■ WHAT THE TASK REQUIRES ■
Copy the records word for word, starting with the line that contains "MFM04NX26822K01" and going on through the line that contains "تیام سافت: دانلود بازی، اپلیکیشن، نرم افزار". Leave the pictures out of your answer.

■ WORKING DATA ■
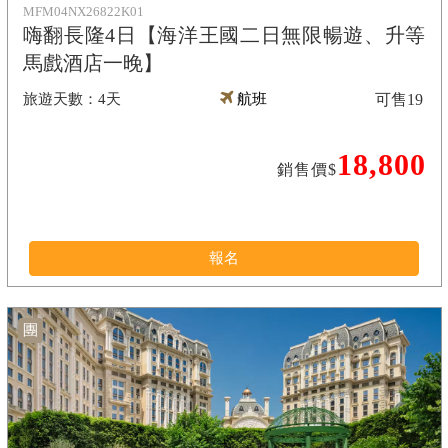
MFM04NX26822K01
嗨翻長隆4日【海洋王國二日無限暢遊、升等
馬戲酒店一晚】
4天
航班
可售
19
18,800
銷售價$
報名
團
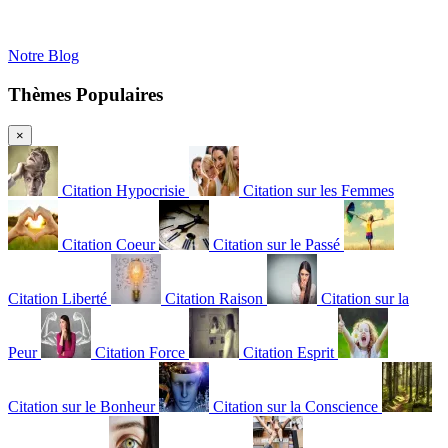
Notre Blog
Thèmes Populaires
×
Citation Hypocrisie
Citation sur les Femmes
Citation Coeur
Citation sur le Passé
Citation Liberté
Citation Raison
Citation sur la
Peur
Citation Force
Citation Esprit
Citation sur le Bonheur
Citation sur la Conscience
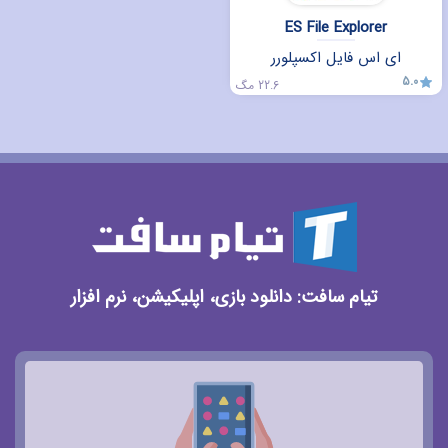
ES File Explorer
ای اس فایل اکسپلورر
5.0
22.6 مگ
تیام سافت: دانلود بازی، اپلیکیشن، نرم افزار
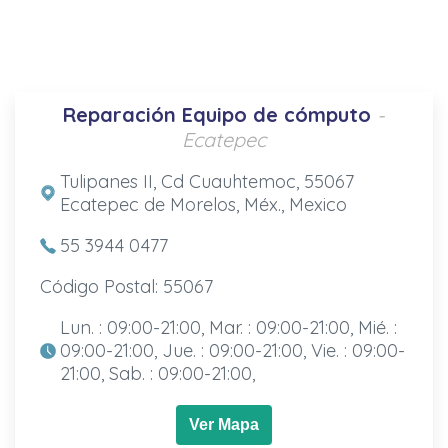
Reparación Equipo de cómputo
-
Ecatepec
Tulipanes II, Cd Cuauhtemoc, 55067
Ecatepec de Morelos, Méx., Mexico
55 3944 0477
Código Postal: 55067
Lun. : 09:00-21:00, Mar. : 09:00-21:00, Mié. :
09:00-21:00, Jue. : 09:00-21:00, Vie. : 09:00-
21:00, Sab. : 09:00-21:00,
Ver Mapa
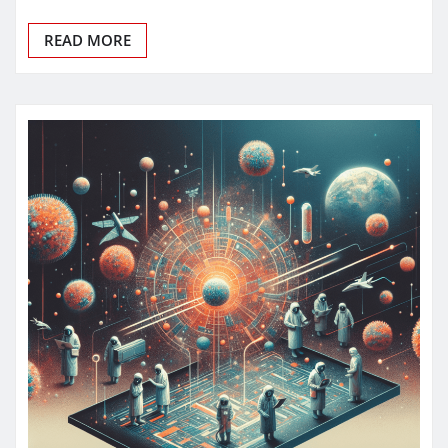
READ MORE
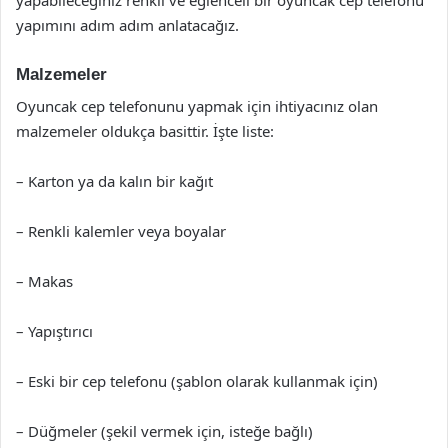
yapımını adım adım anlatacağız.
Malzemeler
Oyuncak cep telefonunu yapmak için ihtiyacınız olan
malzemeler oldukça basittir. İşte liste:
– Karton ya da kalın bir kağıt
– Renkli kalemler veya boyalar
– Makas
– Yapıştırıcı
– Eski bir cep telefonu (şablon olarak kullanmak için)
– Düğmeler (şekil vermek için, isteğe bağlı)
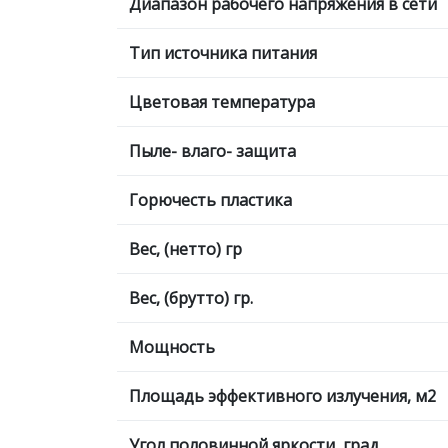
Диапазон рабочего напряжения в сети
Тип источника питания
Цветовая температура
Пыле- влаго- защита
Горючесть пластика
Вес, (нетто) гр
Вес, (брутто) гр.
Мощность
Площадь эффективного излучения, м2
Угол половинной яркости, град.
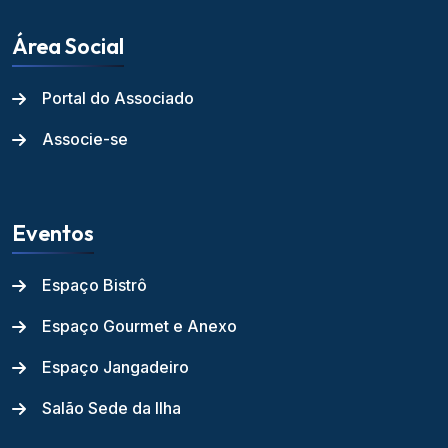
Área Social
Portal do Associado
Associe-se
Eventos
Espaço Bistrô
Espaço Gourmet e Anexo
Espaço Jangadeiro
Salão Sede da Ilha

--

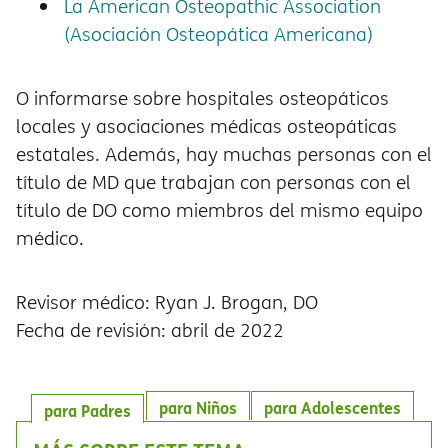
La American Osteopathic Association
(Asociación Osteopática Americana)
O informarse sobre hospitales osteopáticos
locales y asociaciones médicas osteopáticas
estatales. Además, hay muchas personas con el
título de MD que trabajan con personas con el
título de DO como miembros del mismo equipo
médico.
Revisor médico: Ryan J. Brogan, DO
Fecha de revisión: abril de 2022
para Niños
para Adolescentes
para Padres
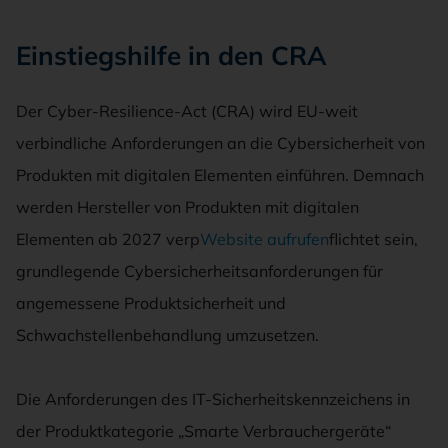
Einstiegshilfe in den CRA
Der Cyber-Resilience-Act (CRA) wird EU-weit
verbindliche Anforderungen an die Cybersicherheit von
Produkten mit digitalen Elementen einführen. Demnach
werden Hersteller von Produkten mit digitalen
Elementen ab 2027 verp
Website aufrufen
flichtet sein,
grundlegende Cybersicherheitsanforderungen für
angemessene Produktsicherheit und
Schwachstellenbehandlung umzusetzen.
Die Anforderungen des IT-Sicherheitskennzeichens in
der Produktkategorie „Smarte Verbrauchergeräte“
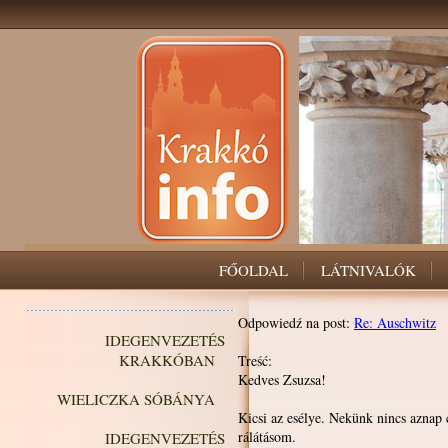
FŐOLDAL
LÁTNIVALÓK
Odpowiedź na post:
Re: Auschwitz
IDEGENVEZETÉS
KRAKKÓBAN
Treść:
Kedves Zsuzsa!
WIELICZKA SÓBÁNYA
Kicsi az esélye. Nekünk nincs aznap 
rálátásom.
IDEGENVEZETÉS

■ EXPECTED ANSWER ■
MFM04NX26822K01
嗨翻長隆4日【海洋王國二日無限暢遊、升等
馬戲酒店一晚】
4天
航班
可售
19
18,800
銷售價$
報名
團
Notre Blog
Thèmes Populaires
×
Citation Hypocrisie
Citation sur les Femmes
Citation Coeur
Citation sur le Passé
Citation Liberté
Citation Raison
Citation sur la
Peur
Citation Force
Citation Esprit
Citation sur le Bonheur
Citation sur la Conscience
ES File Explorer
ای اس فایل اکسپلورر
5.0
22.6 مگ
تیام سافت: دانلود بازی، اپلیکیشن، نرم افزار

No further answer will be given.